The advantage of the method presented in this article lies in the possibility of assessing the dimensions of the gap between the two closing surfaces of an injection mold virtually, since it is not possible to measure this gap. In order to prove the credibility of the method, we verified it experimentally by comparing the dimensions of the obtained CAD model of the gap between the samples representing fragments of the mould closing surfaces to the dimensions of the actual gap between these surfaces. To that end, the workpiece showed in Fig. 3a was cut in two. The freeform surfaces were closed by sliding the two parts together along the Z axis, ensuring they did not rotate or move along the remaining axes (as showed in Fig. 1), and then fixed together. The imitation of a fragment of an actual injection mold, obtained in this way, was later cut parallel to the Y axis at sections X = 4.38 mm and X = 12.00 mm with a wire-cut electrical discharge machine. Figure 9a shows the effect of this operation. The subsequent gap measurements were performed using a Vision Engineering Falcon video measuring microscope, and verified measurement results using Olympus OLS4000 confocal microscope. Examples of microscopic views can be seen in Fig. 9b, c, and the comparison results—in Table 5.

Fig. 9
figure 9

a Samples prepared to be measured; examples of microscopic views of the gap, b a measuring microscope screen (mm, magnification ×100), c a confocal microscope screen (μm, magnification ×1073)

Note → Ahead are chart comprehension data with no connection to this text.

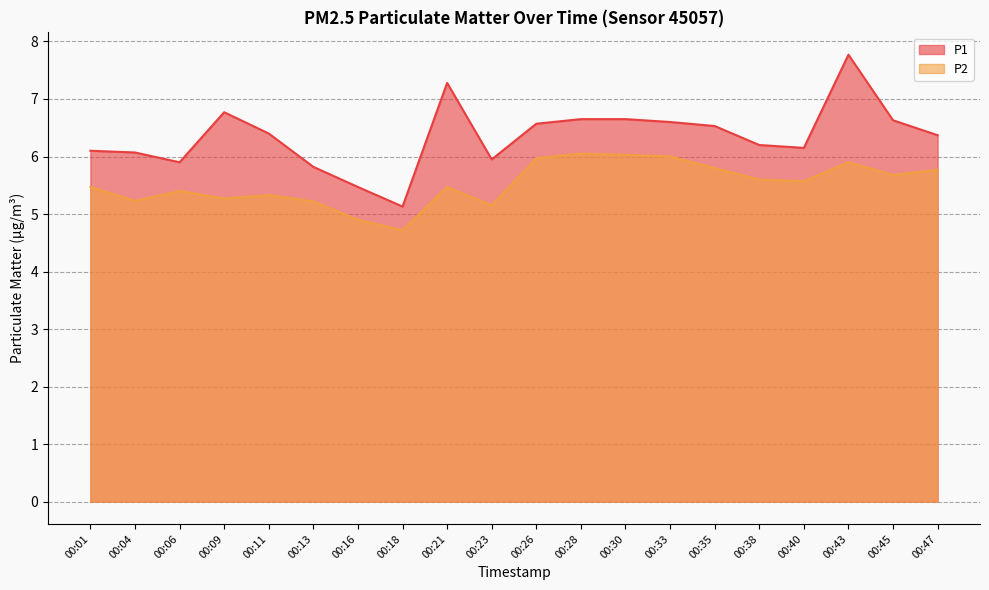

What is the difference between the highest and lowest values at 00:11?

1.1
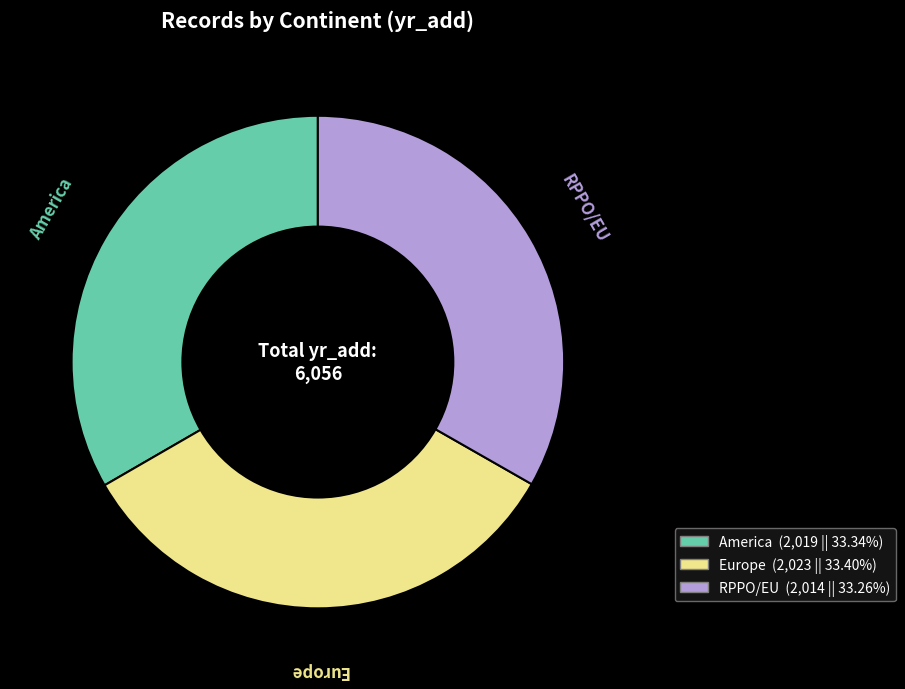

Is it true that Europe is 23% of the pie?

False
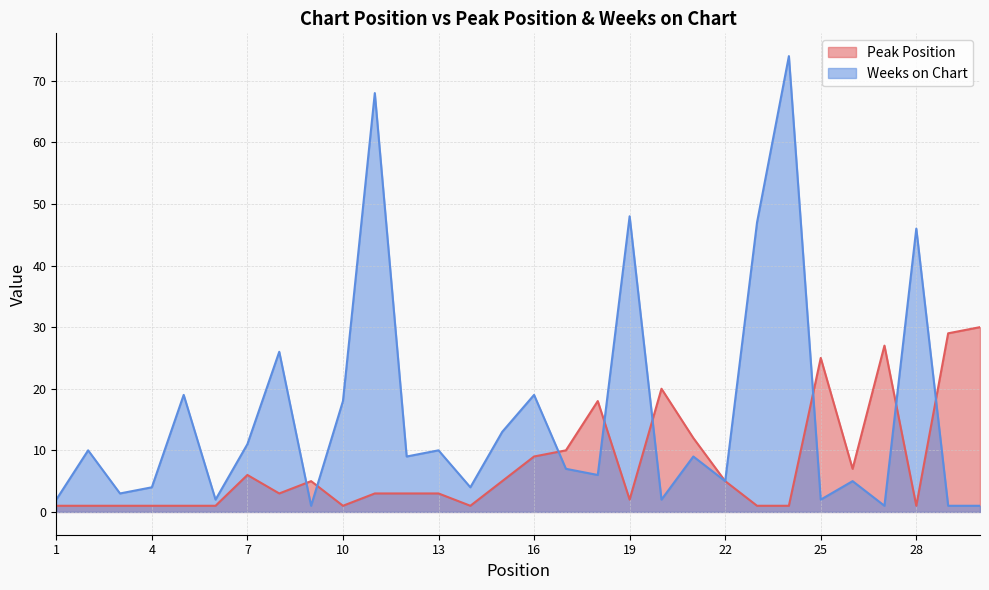

What is the sum of the Peak Position values at 16 and 18?

27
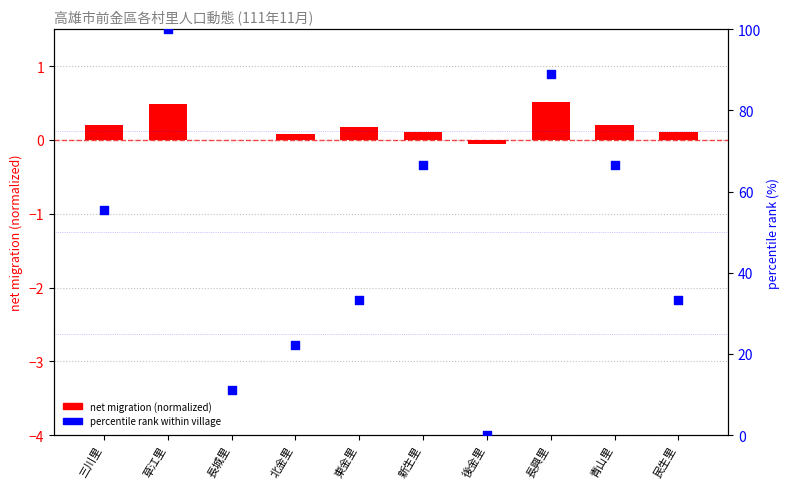

What is the total value across all series at 長興里?

89.4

Table 5 Results of comparative tests (mm)

In our previous research, we had verified the CAD model of the actual surface and found out that the application of this model both in measurements and in machining program correction proved effective. On the basis of the above, we predicted that the verification of the model of the gap determined by fitting together two models of the actual surfaces would be positive. The presented results of our research (Table 5) clearly confirm the accuracy of these predictions. The dimensions of the CAD model of the gap and these of the actual gap between the surfaces vary by an average of 10% (the actual gap dimensions are on average 2 μ larger than the dimensions of the gap model), which sufficiently verifies the method proposed in this article and makes it a useful tool in analyzing and improving the accuracy of injection molds production.

4 Conclusions

The challenge in the milling of mold freeform closing surfaces lies in the enhancement of the tightness of their fit. In the proposed approach to predicting the accuracy of fitting two freeform surfaces, the regression models of the actual surfaces were developed. These models were NURBS surfaces determined on the coordinate measurement data and were the most probable representations of the actual surfaces. The designed models were then adjusted in the CAD software, thus creating a 3D virtual gap between these surfaces.

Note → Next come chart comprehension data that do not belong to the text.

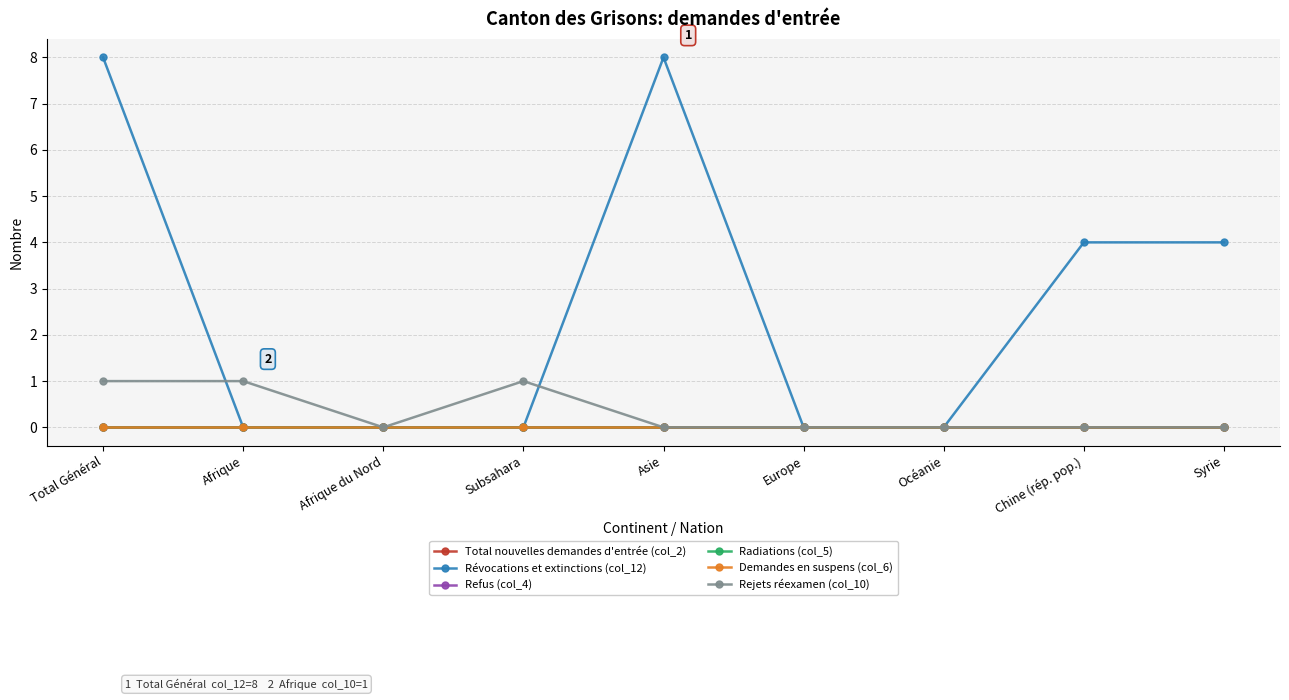

At which label does Radiations (col_5) reach its minimum?

Total Général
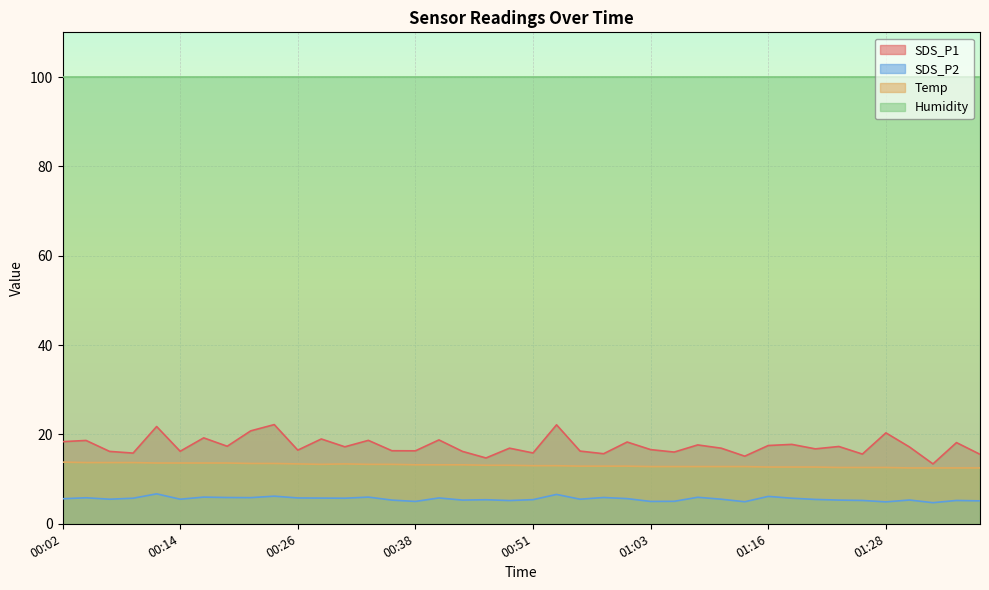

True or false: Humidity and SDS_P2 cross at least once.

False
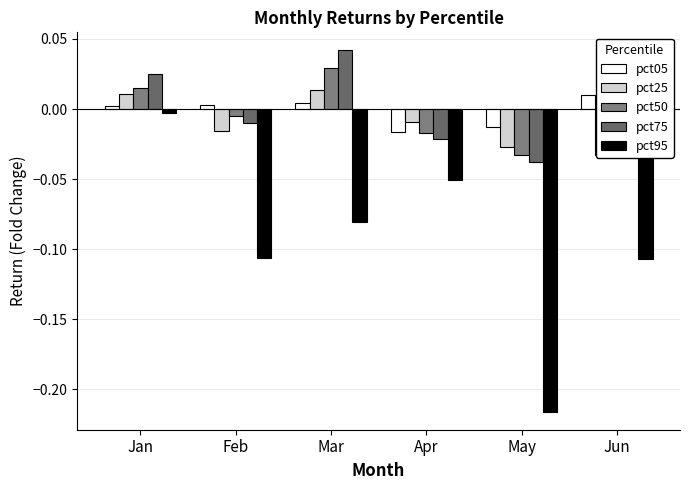

At which category is the sum across all series the highest?

Jan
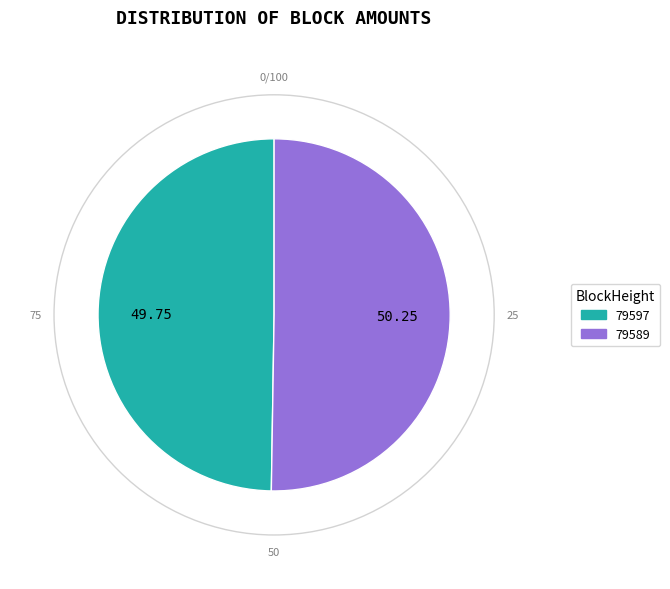

Do 79589 and 79597 together represent more than half of the pie?

Yes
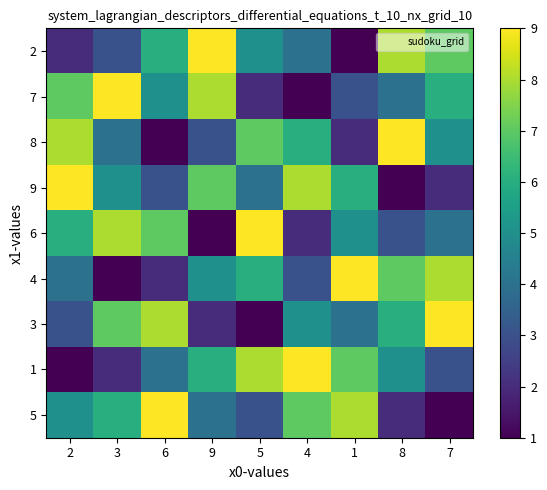

Reading left to right, transcribe all the data shown in this chart.

2: 2=2	3=3	6=6	9=9	5=5	4=4	1=1	8=8	7=7
7: 2=7	3=9	6=5	9=8	5=2	4=1	1=3	8=4	7=6
8: 2=8	3=4	6=1	9=3	5=7	4=6	1=2	8=9	7=5
9: 2=9	3=5	6=3	9=7	5=4	4=8	1=6	8=1	7=2
6: 2=6	3=8	6=7	9=1	5=9	4=2	1=5	8=3	7=4
4: 2=4	3=1	6=2	9=5	5=6	4=3	1=9	8=7	7=8
3: 2=3	3=7	6=8	9=2	5=1	4=5	1=4	8=6	7=9
1: 2=1	3=2	6=4	9=6	5=8	4=9	1=7	8=5	7=3
5: 2=5	3=6	6=9	9=4	5=3	4=7	1=8	8=2	7=1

Our experimental research was carried out on milled samples imitating the closing freeform surfaces of the injection mold. The surface profile heights, determined in coordinate measurements, were 0.0149 mm and 0.0299 mm, while the maximum width of the gap model after their closure was 0.0284 mm. The experimental verification of the gap model dimensions with the use of a measuring microscope for measuring the actual gap showed differences by an average of 10%. Such results justify the application of the model developed by us to represent the gap between the surfaces in analyzing the injection mold accuracy.

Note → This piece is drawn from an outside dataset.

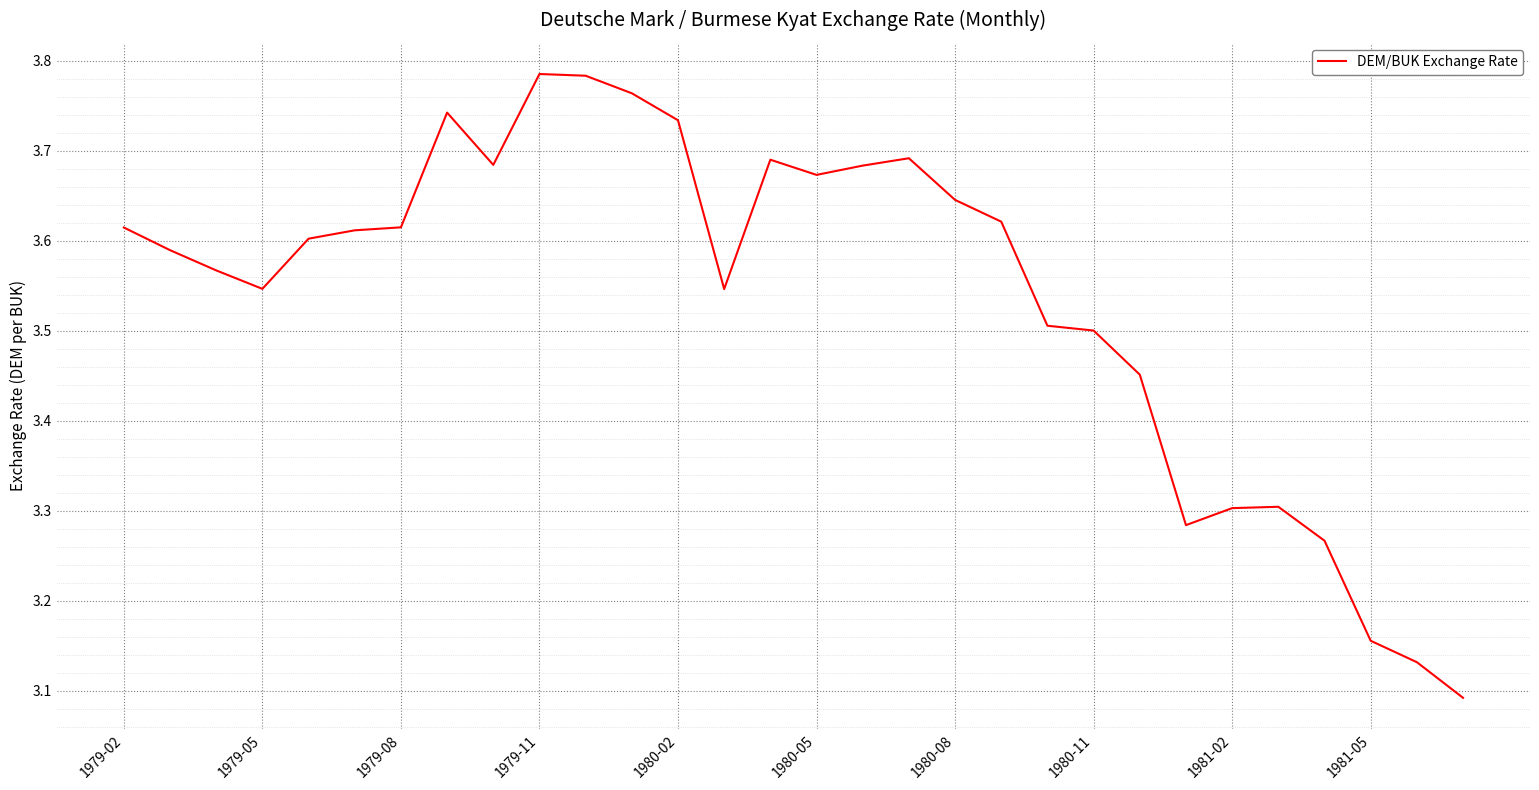

What is the difference between the maximum and minimum values?

0.7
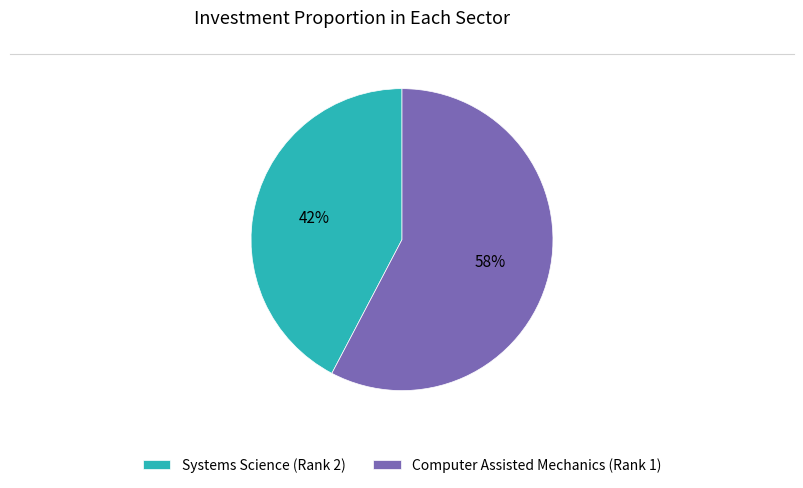

Is Computer Assisted Mechanics (Rank 1) the majority of the pie?

Yes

The advantage of the proposed method of simulation tests of the accuracy of fitting two freeform surfaces lies in the possibility of estimating the spatial CAD model of the gap between the surfaces. On this basis, corrections may be calculated to compensate for any machining errors and the errors of both surfaces might be corrected by modifying the nominal CAD model and then by additional machining of only one of the two surfaces.